Instructions for the task >>
Edit every item below so that "absolute pixels" becomes "absolute pixel units", keeping all other text identical. Leave the pictures out of the output.
*****
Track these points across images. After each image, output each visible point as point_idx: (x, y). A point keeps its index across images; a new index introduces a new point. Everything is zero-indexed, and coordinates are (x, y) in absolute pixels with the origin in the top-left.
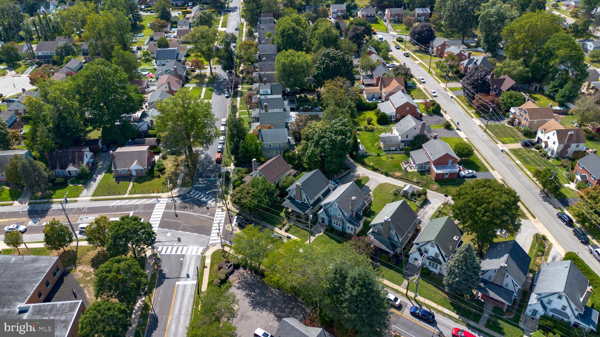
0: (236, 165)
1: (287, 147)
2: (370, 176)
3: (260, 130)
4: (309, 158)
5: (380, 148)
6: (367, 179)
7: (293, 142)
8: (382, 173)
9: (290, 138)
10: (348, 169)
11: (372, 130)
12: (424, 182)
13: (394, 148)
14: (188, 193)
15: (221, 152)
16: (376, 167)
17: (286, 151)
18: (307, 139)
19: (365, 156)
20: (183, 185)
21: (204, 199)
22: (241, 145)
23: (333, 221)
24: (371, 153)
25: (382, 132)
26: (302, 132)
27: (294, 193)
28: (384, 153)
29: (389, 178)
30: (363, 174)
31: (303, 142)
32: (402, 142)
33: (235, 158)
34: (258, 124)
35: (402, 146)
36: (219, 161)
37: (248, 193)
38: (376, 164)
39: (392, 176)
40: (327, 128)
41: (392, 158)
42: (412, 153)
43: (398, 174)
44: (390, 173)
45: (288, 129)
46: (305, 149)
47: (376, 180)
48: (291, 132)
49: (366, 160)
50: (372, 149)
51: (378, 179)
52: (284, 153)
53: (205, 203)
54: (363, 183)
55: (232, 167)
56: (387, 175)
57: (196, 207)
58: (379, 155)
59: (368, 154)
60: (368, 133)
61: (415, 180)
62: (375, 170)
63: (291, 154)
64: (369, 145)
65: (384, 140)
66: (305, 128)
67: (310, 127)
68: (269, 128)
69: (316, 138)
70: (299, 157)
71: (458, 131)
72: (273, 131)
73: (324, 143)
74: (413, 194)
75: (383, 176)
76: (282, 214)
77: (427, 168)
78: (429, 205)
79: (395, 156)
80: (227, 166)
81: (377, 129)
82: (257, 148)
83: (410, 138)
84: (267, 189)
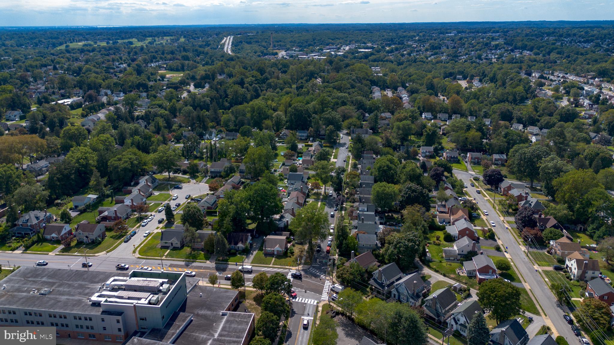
0: (339, 255)
1: (375, 247)
2: (432, 275)
3: (357, 234)
4: (389, 256)
5: (442, 257)
6: (430, 277)
7: (379, 245)
8: (441, 274)
9: (378, 242)
10: (417, 268)
11: (439, 245)
12: (471, 283)
13: (453, 258)
14: (308, 269)
15: (330, 246)
16: (437, 269)
17: (374, 250)
18: (389, 243)
19: (430, 261)
20: (305, 264)
21: (318, 274)
22: (344, 242)
23: (401, 296)
24: (435, 260)
25: (446, 247)
26: (386, 238)
27: (377, 275)
28: (445, 261)
29: (446, 278)
30: (427, 273)
31: (386, 245)
32: (459, 254)
33: (339, 251)
34: (357, 230)
35: (459, 257)
36: (328, 252)
37: (347, 272)
38: (438, 268)
39: (448, 277)
40: (403, 237)
41: (450, 265)
42: (464, 262)
43: (452, 276)
44: (447, 275)
45: (377, 236)
46: (387, 250)
47: (436, 278)
48: (379, 238)
49: (431, 264)
50: (437, 257)
51: (438, 277)
52: (373, 251)
53: (319, 276)
54: (426, 278)
55: (336, 256)
56: (445, 275)
57: (313, 278)
58: (441, 262)
59: (433, 260)
60: (436, 247)
61: (464, 281)
62: (437, 271)
63: (377, 252)
64: (435, 254)
65: (445, 252)
66: (389, 236)
67: (392, 236)
68: (364, 233)
69: (395, 243)
70: (383, 256)
71: (505, 253)
72: (366, 235)
73: (400, 247)
74: (460, 290)
75: (442, 276)
76: (368, 289)
77: (474, 275)
78: (471, 298)
79: (452, 264)
80: (334, 255)
81: (443, 244)
82: (354, 245)
83: (465, 252)
84: (360, 271)
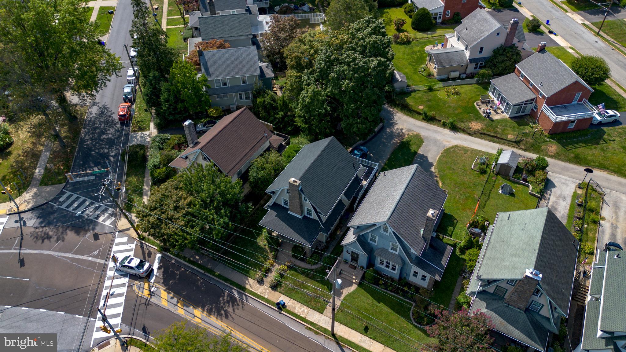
*****
Response box >>
Track these points across images. After each image, output each visible point as point_idx: (x, y). A point keeps its index across images; a new index introduces a new point. Everything is zero-indexed, and coordinates are (x, y) in absolute pixel units with the origin in the top-left.
0: (236, 165)
1: (287, 147)
2: (370, 176)
3: (260, 130)
4: (309, 158)
5: (380, 148)
6: (367, 179)
7: (293, 142)
8: (382, 173)
9: (290, 138)
10: (348, 169)
11: (372, 130)
12: (424, 182)
13: (394, 148)
14: (188, 193)
15: (221, 152)
16: (376, 167)
17: (286, 151)
18: (307, 139)
19: (365, 156)
20: (183, 185)
21: (204, 199)
22: (241, 145)
23: (333, 221)
24: (371, 153)
25: (382, 132)
26: (302, 132)
27: (294, 193)
28: (384, 153)
29: (389, 178)
30: (363, 174)
31: (303, 142)
32: (402, 142)
33: (235, 158)
34: (258, 124)
35: (402, 146)
36: (219, 161)
37: (248, 193)
38: (376, 164)
39: (392, 176)
40: (327, 128)
41: (392, 158)
42: (412, 153)
43: (398, 174)
44: (390, 173)
45: (288, 129)
46: (305, 149)
47: (376, 180)
48: (291, 132)
49: (366, 160)
50: (372, 149)
51: (378, 179)
52: (284, 153)
53: (205, 203)
54: (363, 183)
55: (232, 167)
56: (387, 175)
57: (196, 207)
58: (379, 155)
59: (368, 154)
60: (368, 133)
61: (415, 180)
62: (375, 170)
63: (291, 154)
64: (369, 145)
65: (384, 140)
66: (305, 128)
67: (310, 127)
68: (269, 128)
69: (316, 138)
70: (299, 157)
71: (458, 131)
72: (273, 131)
73: (324, 143)
74: (413, 194)
75: (383, 176)
76: (282, 214)
77: (427, 168)
78: (429, 205)
79: (395, 156)
80: (227, 166)
81: (377, 129)
82: (257, 148)
83: (410, 138)
84: (267, 189)
0: (339, 255)
1: (375, 247)
2: (432, 275)
3: (357, 234)
4: (389, 256)
5: (442, 257)
6: (430, 277)
7: (379, 245)
8: (441, 274)
9: (378, 242)
10: (417, 268)
11: (439, 245)
12: (471, 283)
13: (453, 258)
14: (308, 269)
15: (330, 246)
16: (437, 269)
17: (374, 250)
18: (389, 243)
19: (430, 261)
20: (305, 264)
21: (318, 274)
22: (344, 242)
23: (401, 296)
24: (435, 260)
25: (446, 247)
26: (386, 238)
27: (377, 275)
28: (445, 261)
29: (446, 278)
30: (427, 273)
31: (386, 245)
32: (459, 254)
33: (339, 251)
34: (357, 230)
35: (459, 257)
36: (328, 252)
37: (347, 272)
38: (438, 268)
39: (448, 277)
40: (403, 237)
41: (450, 265)
42: (464, 262)
43: (452, 276)
44: (447, 275)
45: (377, 236)
46: (387, 250)
47: (436, 278)
48: (379, 238)
49: (431, 264)
50: (437, 257)
51: (438, 277)
52: (373, 251)
53: (319, 276)
54: (426, 278)
55: (336, 256)
56: (445, 275)
57: (313, 278)
58: (441, 262)
59: (433, 260)
60: (436, 247)
61: (464, 281)
62: (437, 271)
63: (377, 252)
64: (435, 254)
65: (445, 252)
66: (389, 236)
67: (392, 236)
68: (364, 233)
69: (395, 243)
70: (383, 256)
71: (505, 253)
72: (366, 235)
73: (400, 247)
74: (460, 290)
75: (442, 276)
76: (368, 289)
77: (474, 275)
78: (471, 298)
79: (452, 264)
80: (334, 255)
81: (443, 244)
82: (354, 245)
83: (465, 252)
84: (360, 271)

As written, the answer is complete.